Compiti dell'esercizio:
1 – Riporta dal brano sul lavoratore marittimo la parte che si apre con le parole contenenti "Risposta diretta" e si chiude con "entrambi i genitori.".
2 – Rispondi in base al brano sul lavoratore marittimo:
(a) Quanti anni ha la figlia?
(b) Quanto inviava ogni mese fino a gennaio scorso?
(c) Come viene definito, nella risposta, il comportamento della ex compagna?

Diritto di Famiglia

Lavoratore marittimo all'estero: diritti sul figlio e mantenimento

Utente_Napoli_8810 · 24 visualizzazioni

Sono un lavoratore marittimo all'estero. Ci siamo lasciati da meno di un anno e la mia ex compagna mi vieta chiamate e videochiamate con mia figlia di 3 anni e mezzo da un giorno all'altro in quanto prevede, facendo ciò, di farmi lasciare il lavoro in nave e tornare a Napoli. Fino a gennaio scorso ogni mese le inviavo bonifici di 1500 euro. Da febbraio sono sceso a 1000 euro dato che il mio stipendio si basa su commissioni ed è cambiato notevolmente. La mia domanda è: è normale vietarmi di sua totale spontsnea volontà il diritto di essere presente anche telefonicamente nella vita di mia figlia? Poi quando sono a Napoli nel periodo di sbarco quali sono i miei diritti e doveri? Quanto dovrei mandarle al mese parlando in termini di legge? Come marittimo lavoratore sotto nave bandiera estera piu di 183 giorni all'anno non sono tenuto a dichiarare redditi quindi non so. Aspetto vostre! Saluti

⚖️ Risposta dell'Avvocato AIAvvocatoFlash · basato su 50.000+ pratiche

Risposta diretta

No, la sua ex compagna non ha alcun diritto di vietarle le chiamate e le videochiamate con sua figlia. Si tratta di un comportamento illegale che lede sia i suoi diritti di genitore sia, soprattutto, il diritto della bambina a mantenere un rapporto continuativo con entrambi i genitori.

Voci fornite:
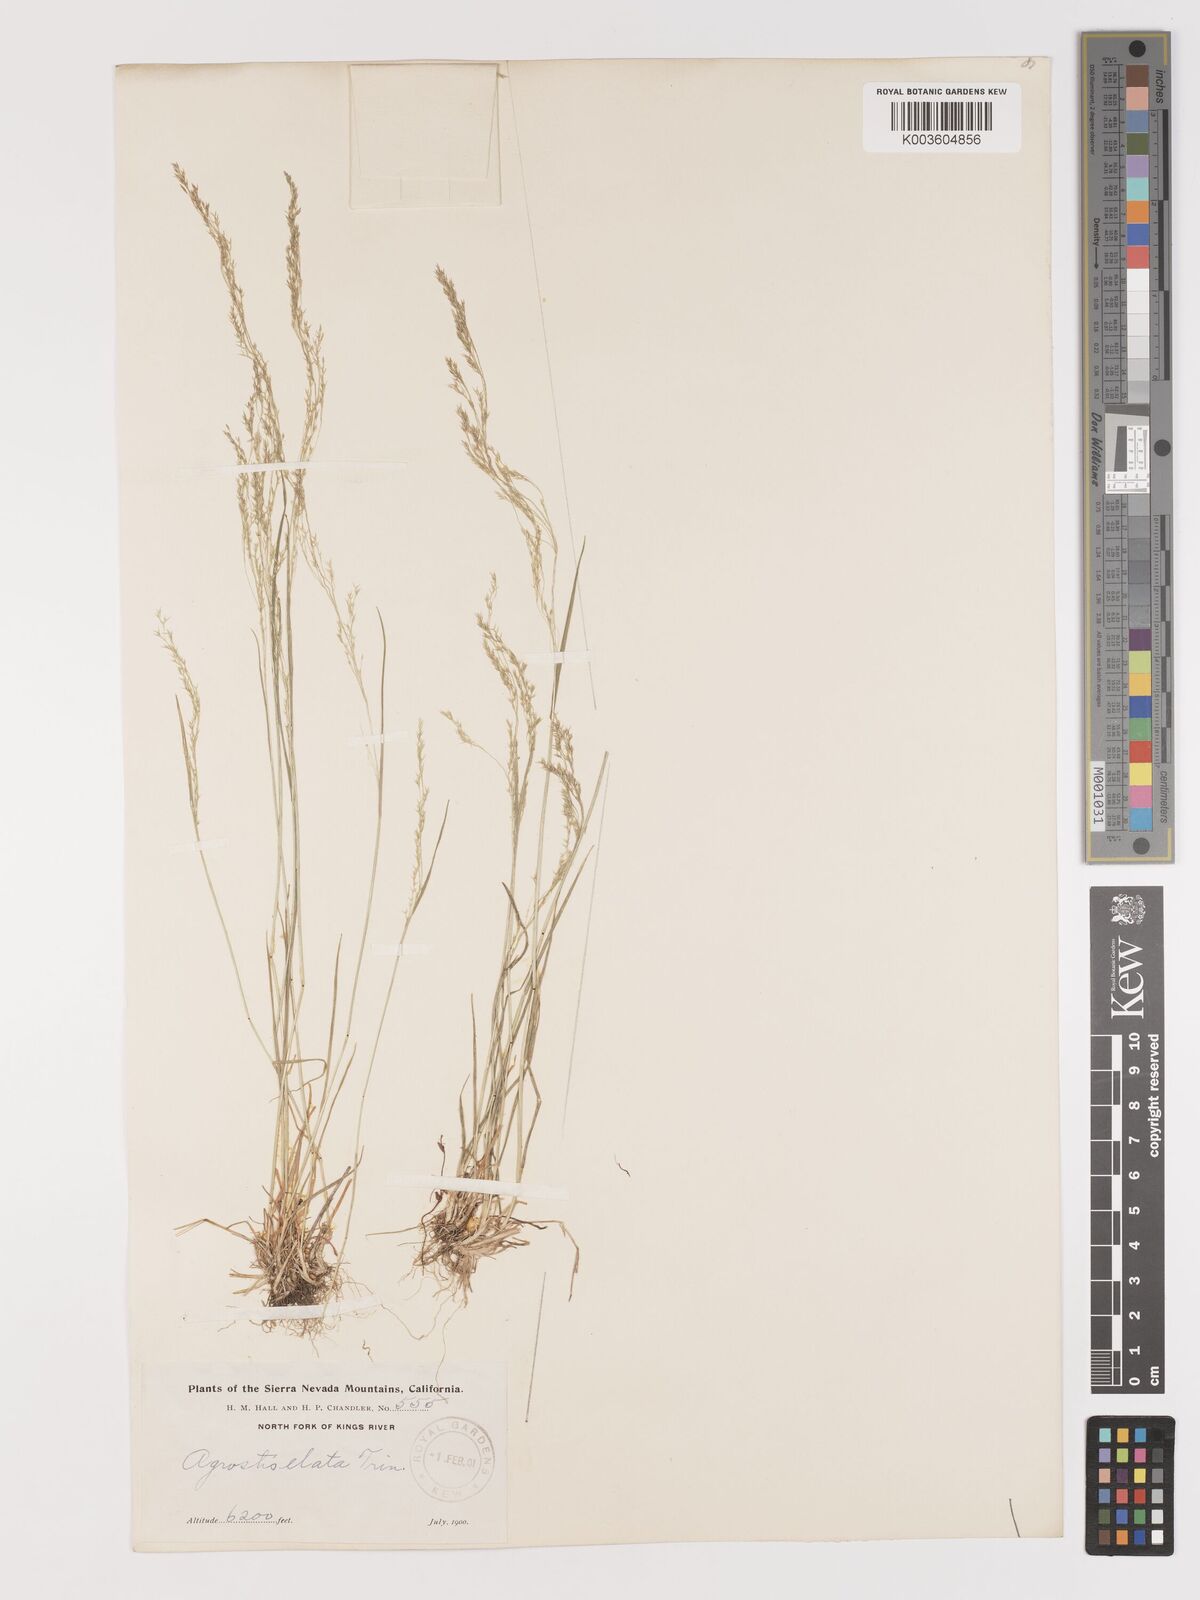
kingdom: Plantae
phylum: Tracheophyta
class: Liliopsida
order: Poales
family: Poaceae
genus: Agrostis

Risultati dell'esercizio:
1 –
Risposta diretta

No, la sua ex compagna non ha alcun diritto di vietarle le chiamate e le videochiamate con sua figlia. Si tratta di un comportamento illegale che lede sia i suoi diritti di genitore sia, soprattutto, il diritto della bambina a mantenere un rapporto continuativo con entrambi i genitori.

2 –
(a) 3 anni e mezzo.
(b) 1500 euro.
(c) Un comportamento illegale.